Rhossili Bay wildlife seems remarkably lazy

It being a beautiful weekend day, there were a lot of people in the area (not that it seemed crowded as the beach is so huge). But thankfully it seemed like the majority of people either went up the larger hill or down on the beach - I only passed one group (not including horses and sheep) the whole way.

That isn't to say there were actually a ton of people there - I'd been wondering how a place so close to urban centers like Swansea and Cardiff could still be considered remote. It's only a 30 minute drive from Swansea. But somehow it manages - when you're driving out of Swansea suburbs, there's a sign noting the Gower starts here and then very suddenly there are no more suburbs and only fields, trees and vistas. To get all the way to Rhossili or Hillend takes some tiny country road driving, and there aren't many places to actually stay, which might keep the numbers down a bit. That said, even if there were a ton of people here, the beach is so huge it still might seem deserted.

View back to Middleton's not bad either!

Anyway, the views as I climbed between Hillend and Rhossili were sublime - I could see Burry Holms from yesterday's hike and the huge dunes slowly dwindling into a picture-postcard view at the end of the broad sweep of Rhossili Bay.
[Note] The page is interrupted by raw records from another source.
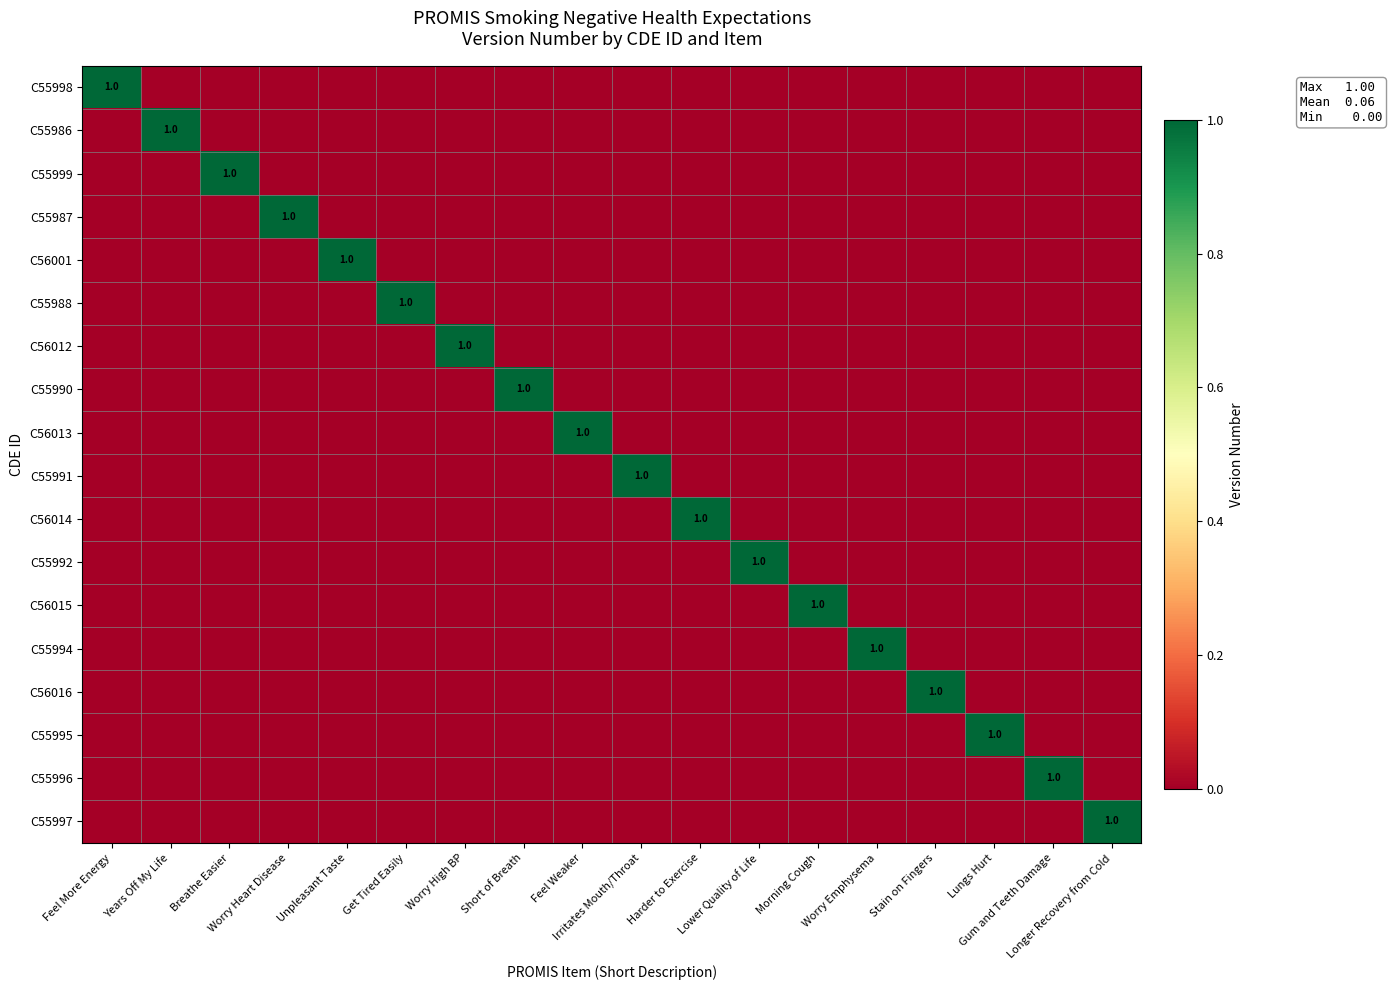

The value of C55992 at Years Off My Life is 0. True or false?

True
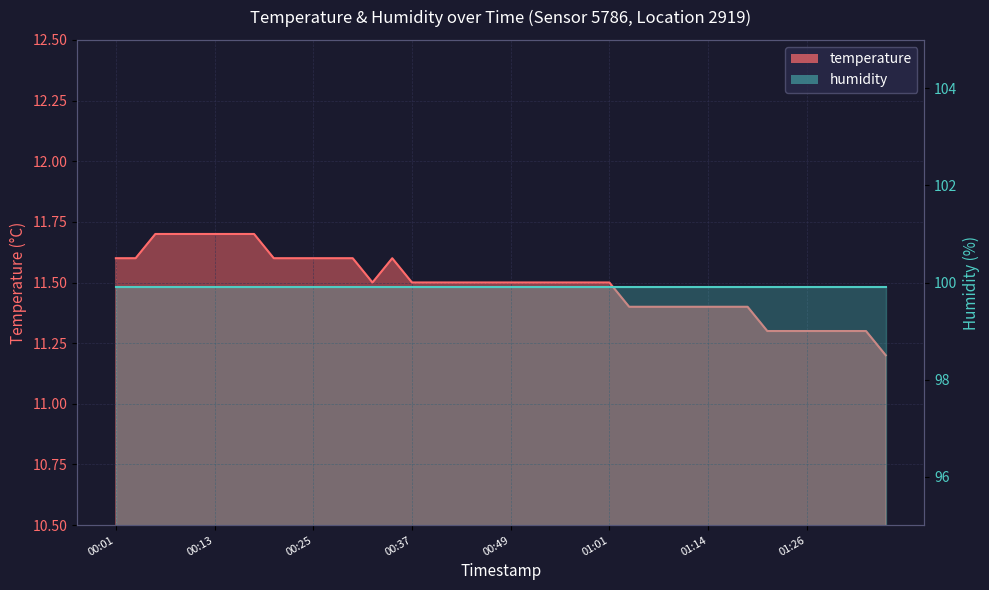

Where is the first local maximum?

00:35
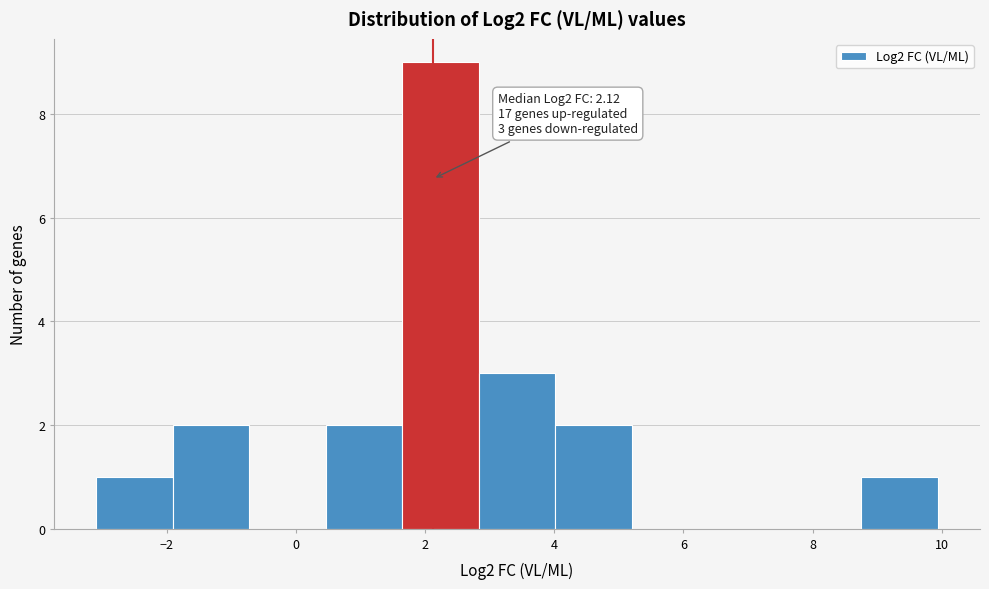

Which range on the x-axis has the tallest bar?

1.6 to 2.8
And as I got closer to Worms Head that view got more and more picturesque as well. By the time I reached P in Rhossili, I had about 300 pictures on my camera - which might explain why over the next few days it decided to start to self-destruct.

Irrelevant Fun Fact: it almost took the same time for P to drive from Hillend to Rhossili as it took me to walk - North and South Gower don't aren't particularly well connected, and the road is a teeny tiny one lane one.

A Look Around Rhossili
Mmm. Flowers.

After I got to Rhossili we made our way through the village and noticed there wasn't much there - which was great. A few dozen adorable and well landscaped stone cottages, a visitor center, a pub, a cafe, a few ice cream and knick knack shops and a well set Norman-era church were all that was perched high up overlooking the Bay and Worms Head. It was lovely.
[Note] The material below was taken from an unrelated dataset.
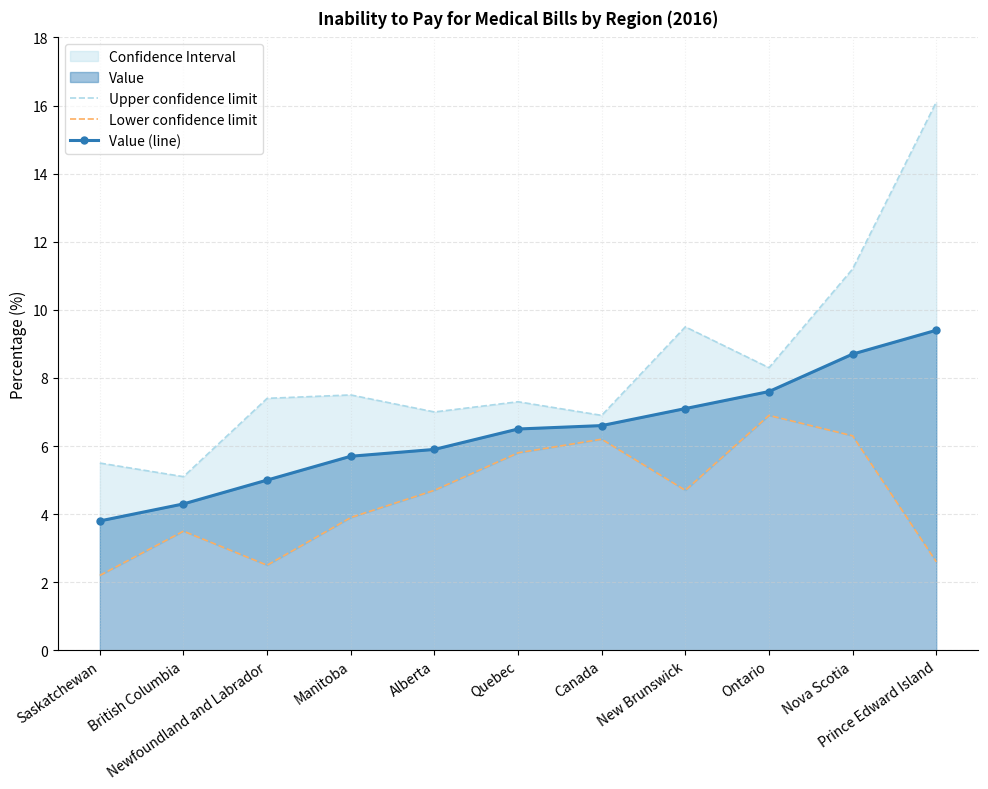

What is the label of the 9th point from the left?

Ontario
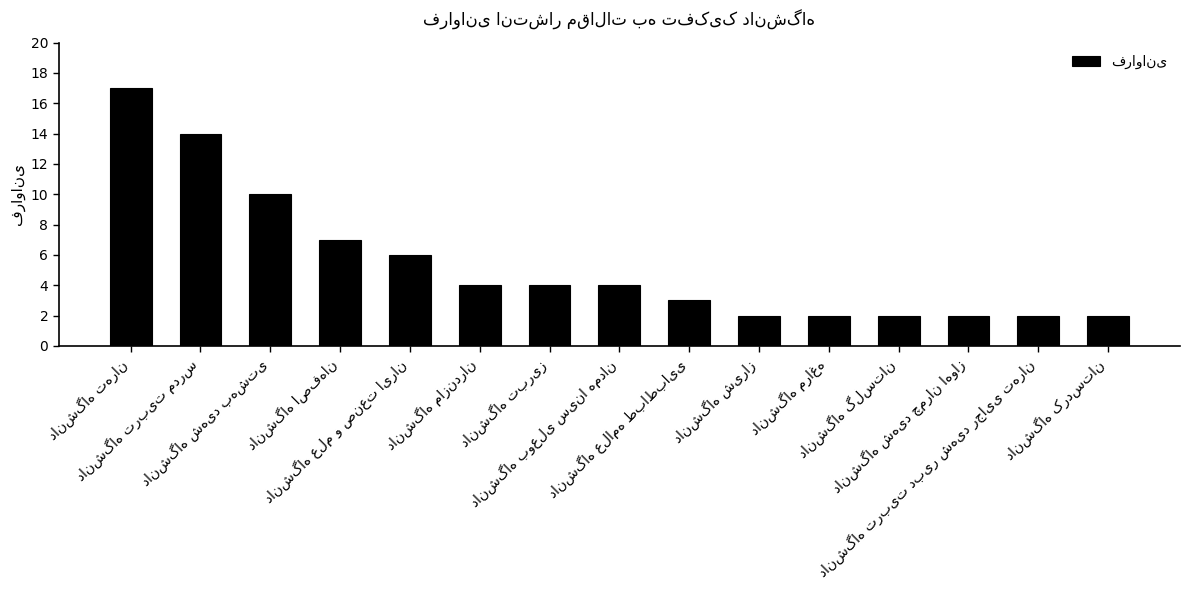

What is the smallest value displayed?

2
Given the limited options and a recommendation from our AirBnB host, we went to the Bay Bistro and Coffee House - which has a back porch filled with brightly painted picnic tables and a surf rental shop overlooking the whole bay. Sometimes places with views have terrible food - not even remotely the case here. I got a peach and goats cheese salad and it was hands down the brightest salad I'd ever eaten. I wanted to paint it it was so lovely. Also, yes it was really, really good - I didn't realize before now that peaches and goats cheese even went together - but now I'm a big fan (and also edible flowers).

And back to Worms Head

After relaxing a bit more, we hiked the second half of the walk directly to the backdoor of our AirBnB house in nearby Middleton. Obviously the views of Worms Head were stunning - but the cliff walk around the tip of the peninsula was equally gorgeous - lots of folded cliffs crashing into the sea over tiny sheltered beaches.

Walking through the field back to our AirBnB (incidentally, whose claim to fame is that it once played host to Antarctic explorer Edgar Evans - of Captain Scott fame), I decided Gower lived up to the hype. And I looked forward to a longer hike on the south coast in the morning.